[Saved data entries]
========
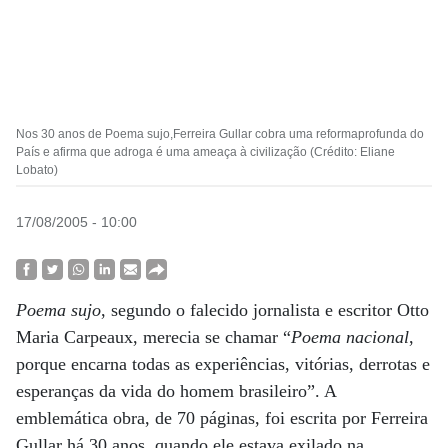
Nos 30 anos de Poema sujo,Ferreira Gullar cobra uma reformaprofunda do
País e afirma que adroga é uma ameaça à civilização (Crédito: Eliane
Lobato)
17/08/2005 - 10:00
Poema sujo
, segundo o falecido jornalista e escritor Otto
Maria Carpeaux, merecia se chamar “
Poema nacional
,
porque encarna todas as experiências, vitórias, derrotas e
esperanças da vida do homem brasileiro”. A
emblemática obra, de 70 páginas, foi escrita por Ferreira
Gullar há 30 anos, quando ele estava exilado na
========
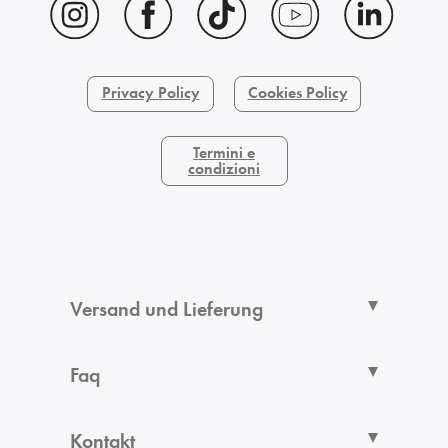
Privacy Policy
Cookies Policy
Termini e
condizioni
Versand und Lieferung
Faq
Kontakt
========
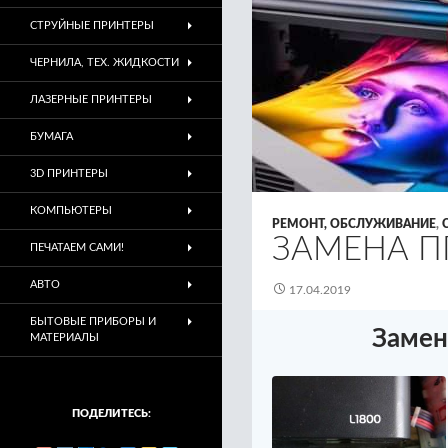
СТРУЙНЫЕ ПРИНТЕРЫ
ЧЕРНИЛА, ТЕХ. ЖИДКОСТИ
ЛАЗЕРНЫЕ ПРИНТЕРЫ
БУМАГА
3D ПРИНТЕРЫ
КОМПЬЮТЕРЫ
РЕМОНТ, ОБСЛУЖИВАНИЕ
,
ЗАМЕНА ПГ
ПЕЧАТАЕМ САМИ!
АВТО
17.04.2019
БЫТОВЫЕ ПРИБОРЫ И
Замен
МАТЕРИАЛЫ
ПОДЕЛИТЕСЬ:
========
_What is required_
Above are the records; from them, give again exactly the lines from the one containing "emblemática obra, de" to the one containing "Gullar há 30", both lines included, and nothing more.

_Reply to the exercise_
emblemática obra, de 70 páginas, foi escrita por Ferreira
Gullar há 30 anos, quando ele estava exilado na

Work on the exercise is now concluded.